Last year we faced a problem: Docker Swarm (Community) seems stalled. Besides, autoscaling and other tools that other container clusters provide out of the box are very manual.
Our setup at that moment was:
- Docker Swarm cluster
- ~50 Spring Boot services running on that cluster
- Deployed on AWS EC2
- API access via Application Load Balancers
- Every service was mapped to a Target Group
- No discovery service: We use hostnames to find the services internally.
There are many ways of deploying a microservice architecture. This is the simplest we found, and it worked like a solid rock for 5 years. This is what it looks like:
As you can see, Internet traffic comes from a Load Balancer. Traffic between services is internal. As part of the internal traffic, there is an event platform (Kafka).
Now that I think about it twice, it probably looked more like this:
For our new cluster, we wanted something standard and, preferably, managed. So we decided to move out to EKS (the managed Kubernetes service on AWS). The problem is not writing the new descriptors to deploy on Kubernetes. The hard part is how to migrate the platform without stopping the service.
We could define a maintenance window in the early morning for a few hours, do the switch, and continue. But that process is stressful and very error-prone. What happens if we find an error? Rollback? Go forward? So we decided to do it progressively. It would be longer but safer. And we would learn a lot.
In summary, we saw two options:
- Set up the new architecture in the new cluster and do the switch: faster but harder to do without errors and stopping the service.
- Migrate service step by step: slower but safer. No need to stop the service.
How to connect two clusters
There are two common points for all the services in our architecture: the gateway (the load balancer in our case) and the data stores (sql, mongodb, kafka, …).
If we start a service in the cluster, we need to consider that:
- It might receive traffic from the Load Balancer.
- It might receive events from Kafka.
- It might call other services that… might not be in the same cluster.
If you have a discovery service, you could set up both clusters in reachable networks and register the services in the same discovery service. But we do not have such a piece.

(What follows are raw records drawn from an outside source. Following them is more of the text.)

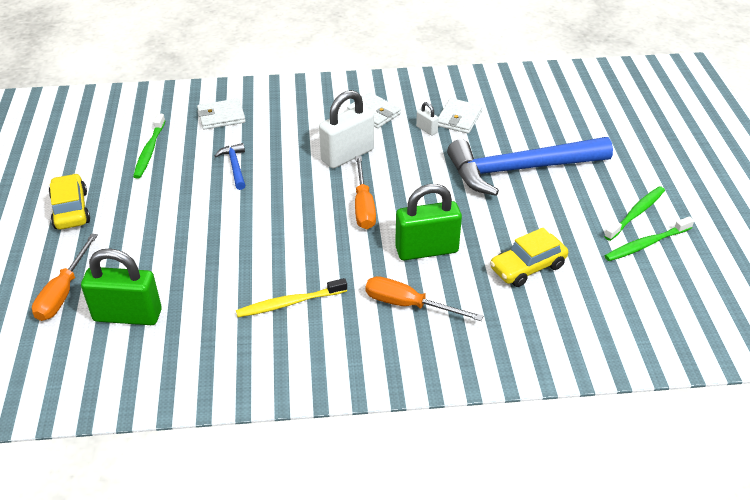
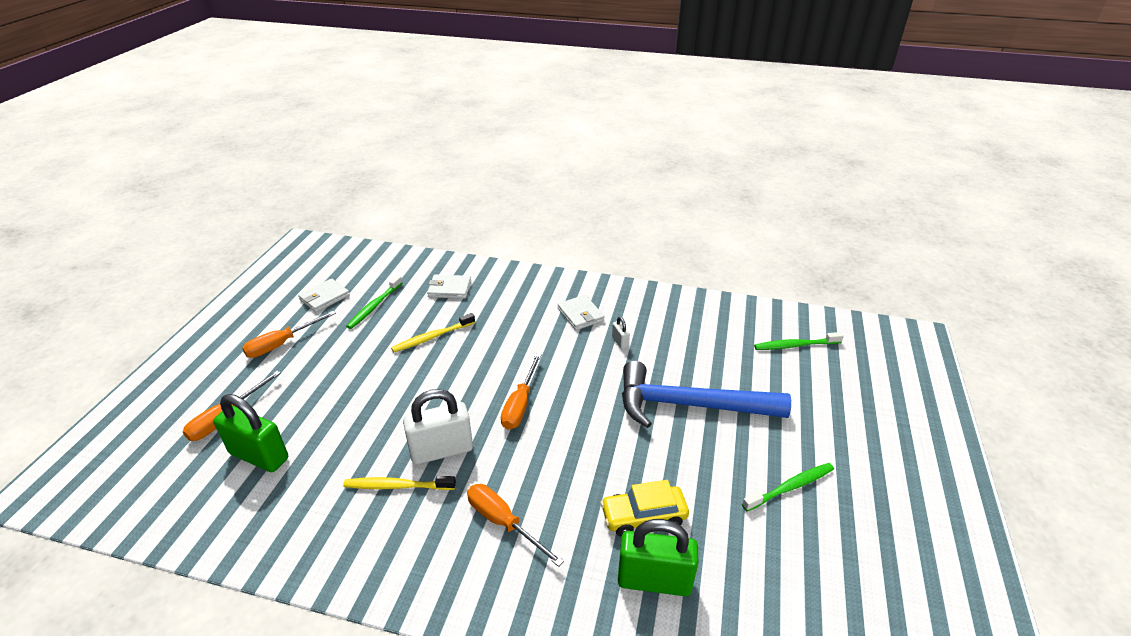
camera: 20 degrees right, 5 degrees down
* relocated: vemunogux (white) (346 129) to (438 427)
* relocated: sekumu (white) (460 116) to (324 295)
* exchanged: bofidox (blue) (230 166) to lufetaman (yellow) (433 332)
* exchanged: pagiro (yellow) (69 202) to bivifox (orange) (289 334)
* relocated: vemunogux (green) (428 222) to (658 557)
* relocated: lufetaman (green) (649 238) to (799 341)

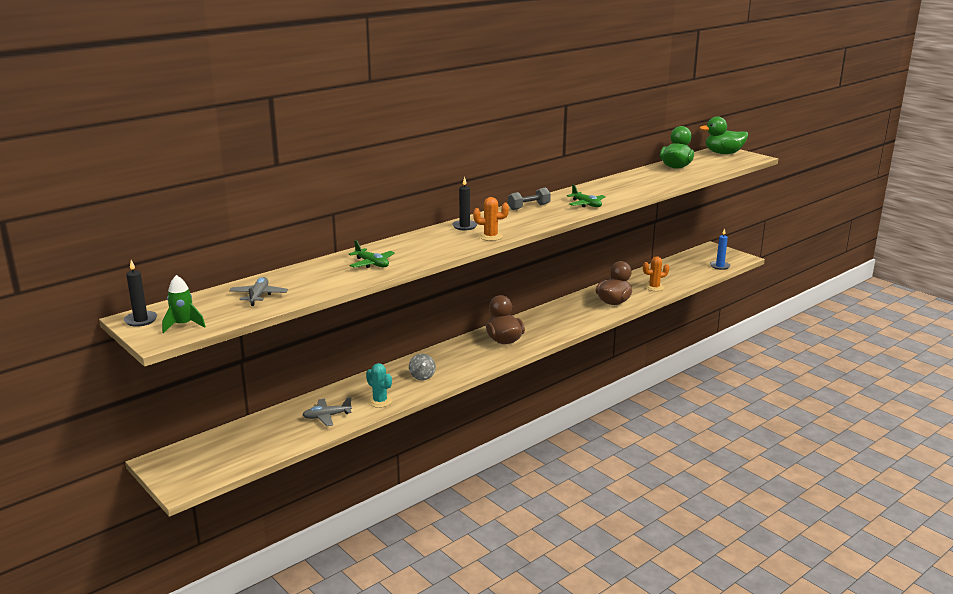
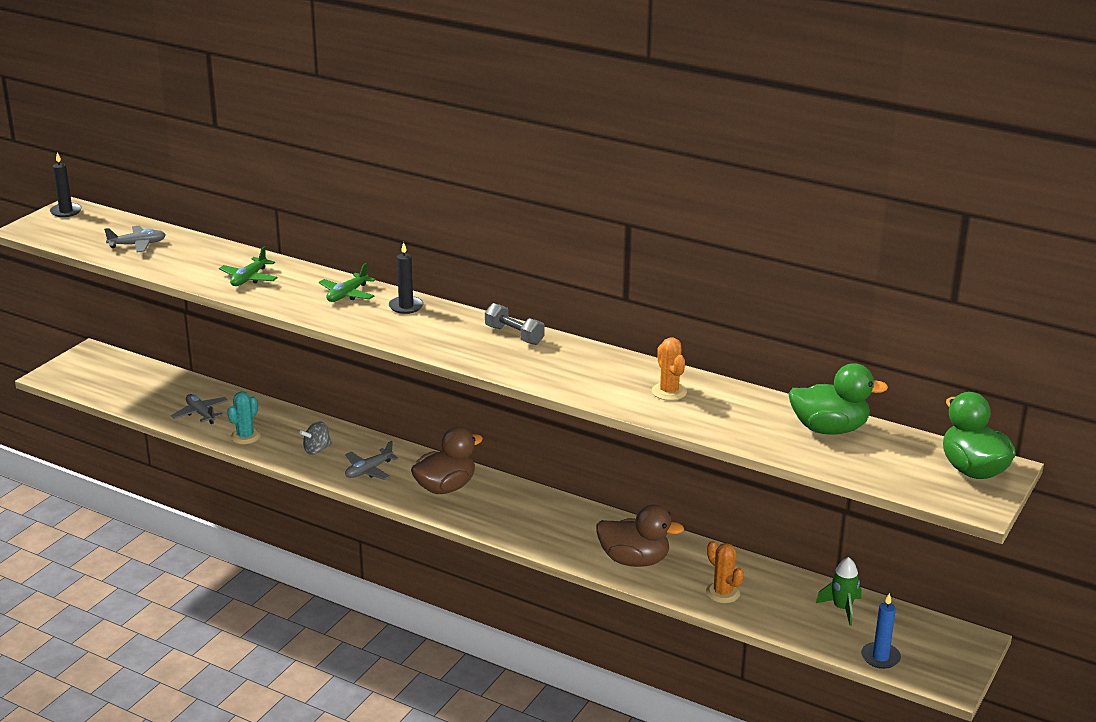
camera: 70 degrees right, 5 degrees up
* relocated: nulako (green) (586 195) to (347 282)
* relocated: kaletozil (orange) (491 219) to (669 369)
* relocated: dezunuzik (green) (184 304) to (838 591)
* appeared: nulako (grey) (372 460)

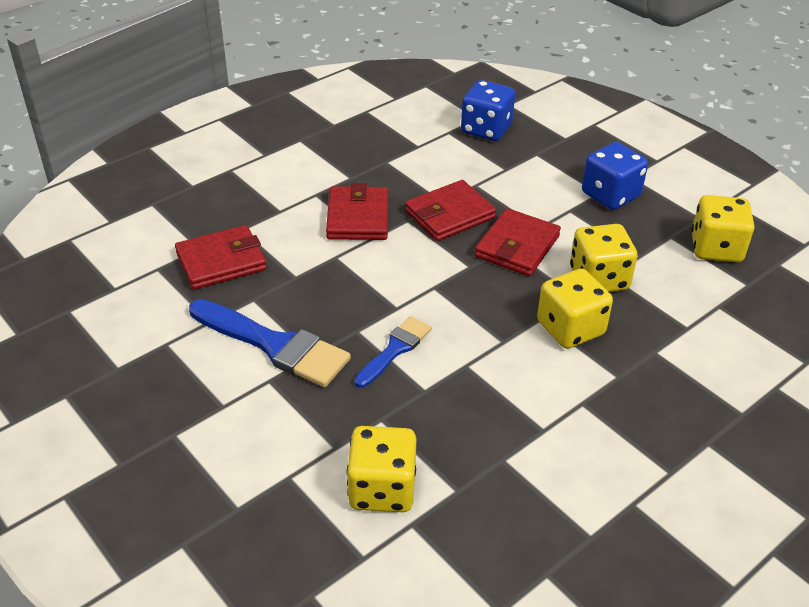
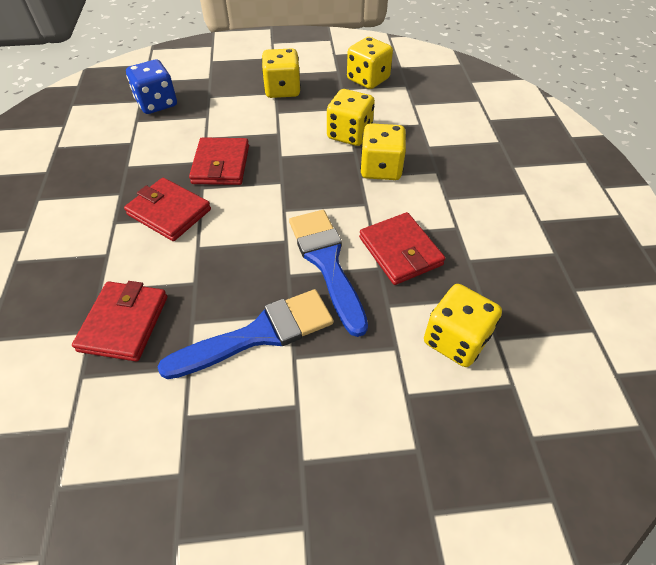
camera: 55 degrees left, 10 degrees up
* colour: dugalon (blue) (615 176) to dugalon (yellow) (281 73)
* relocated: sekumu (red) (518 242) to (402 248)
* size: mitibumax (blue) (393 352) = (328 273) x1.71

The only way is to pass all the http traffic through the load balancer and split the traffic into both clusters. The load balancer will be our on/off switch. Drawbacks:
- it is a bit slower compared to the internal traffic (although nothing critical on our setup)

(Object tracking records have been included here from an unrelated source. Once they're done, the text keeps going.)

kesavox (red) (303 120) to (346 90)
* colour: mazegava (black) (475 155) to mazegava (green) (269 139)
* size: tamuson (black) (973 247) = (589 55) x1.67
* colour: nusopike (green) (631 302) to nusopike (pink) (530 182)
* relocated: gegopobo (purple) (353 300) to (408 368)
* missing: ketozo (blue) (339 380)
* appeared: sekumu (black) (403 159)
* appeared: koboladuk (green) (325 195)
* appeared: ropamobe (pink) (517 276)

- more expensive, as AWS charges for the traffic handled by the load balancer.
So this is the setup during the migration:
One target group per service and cluster. The load balancer splits the traffic into those target groups (the dotted lines). Services call each other going through the load balancer (the green lines). That allows us to control what services are deployed on the new cluster.
When every service is running on the new cluster, then we can stop the traffic to the old one:
Again, as the traffic is controlled on the load balancer, we can stop services on our previous clusters while removing access from the load balancer.

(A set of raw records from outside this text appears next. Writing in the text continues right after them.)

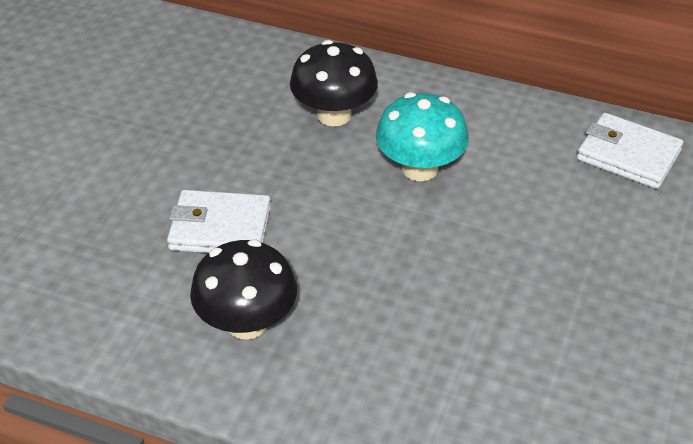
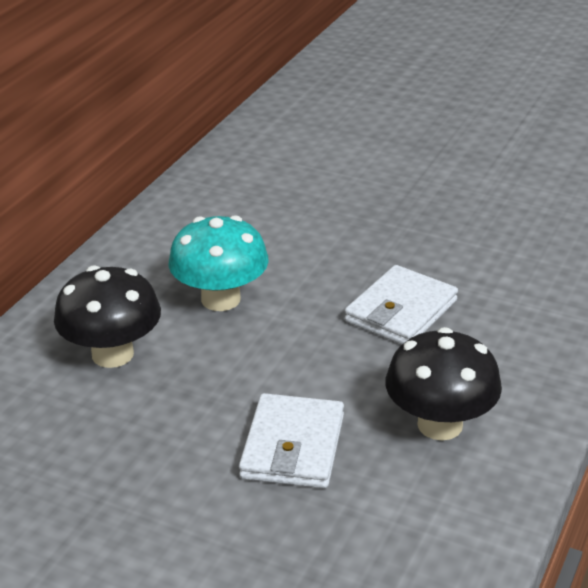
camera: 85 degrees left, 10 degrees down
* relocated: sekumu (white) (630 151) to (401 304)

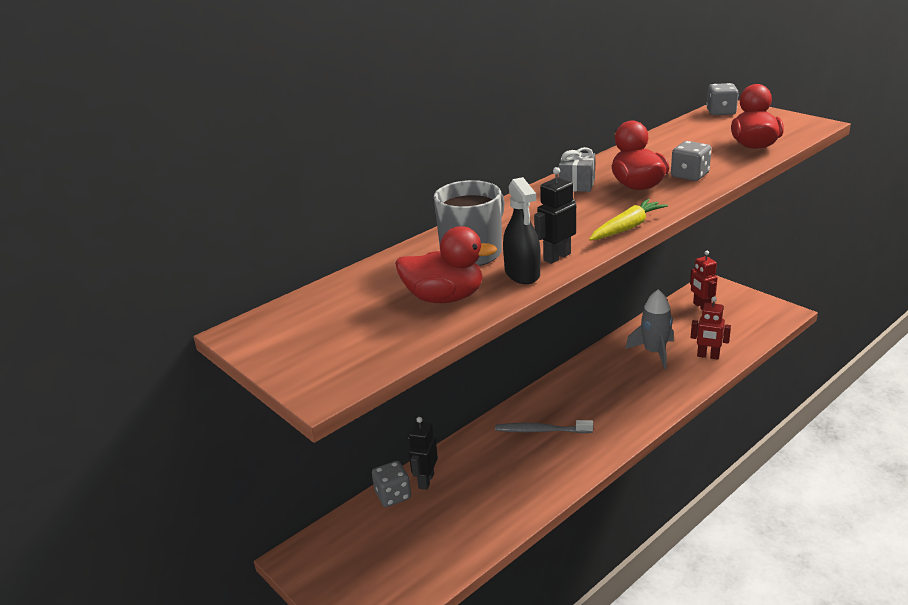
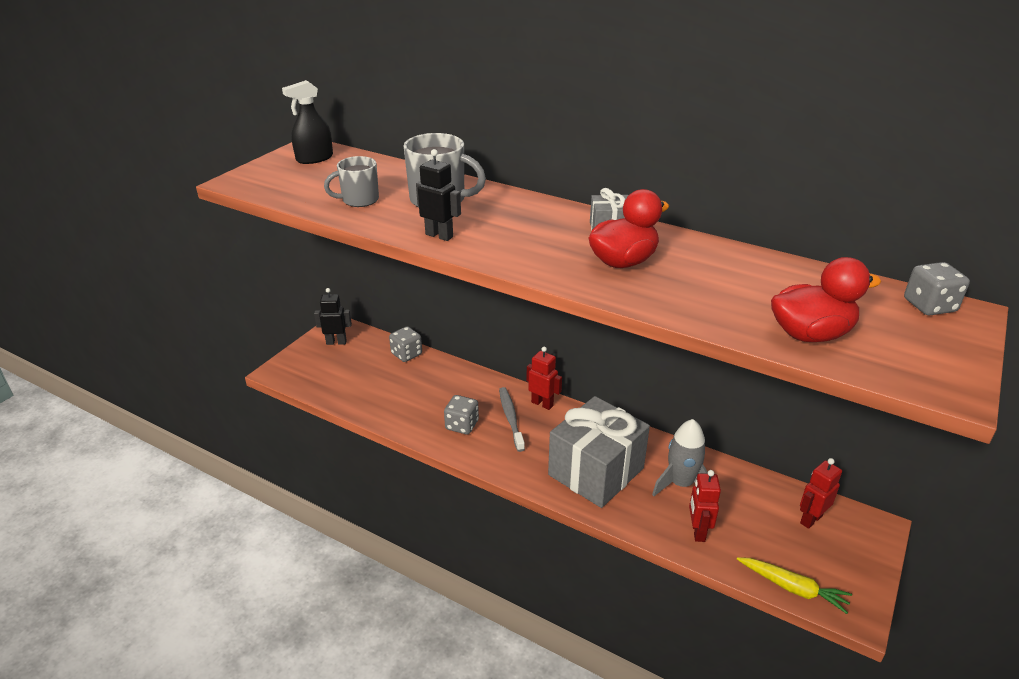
camera: 70 degrees right, 5 degrees up
* relocated: dugalon (grey) (691 161) to (461 415)
* relocated: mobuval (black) (521 230) to (307 122)
* relocated: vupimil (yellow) (628 220) to (794 585)
* exchanged: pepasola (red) (446 264) to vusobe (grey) (351 181)
* relocated: kesavox (black) (423 453) to (333 316)
* appeared: kesavox (red) (544 378)
* appeared: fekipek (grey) (599 452)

And finally, we could delete all the components related to our previous cluster:
That is, we removed the mapping on the load balancer. That allowed us to delete the previous cluster completely. On the new cluster, we restored the internal traffic. Profit!
Conclusions
The plan was sound and easy to follow.
The only drawback that I see is the number of manual steps we needed to perform:
- Move the internal traffic to the load balancer (one change in every service).
- Deploy the service on the new cluster.
- Create new target groups and map them on the load balancer.
- Split the traffic to both target groups for every route mapped.
- Check that the service behaves as expected.
- Remove the previous load balancer.
- Move the traffic back from the load balancer to the cluster.
Some of the steps were mostly automated on our CI+CD pipeline (deployments, creation of the target groups, etc.), but some required us to work with the AWS CLI / Web console.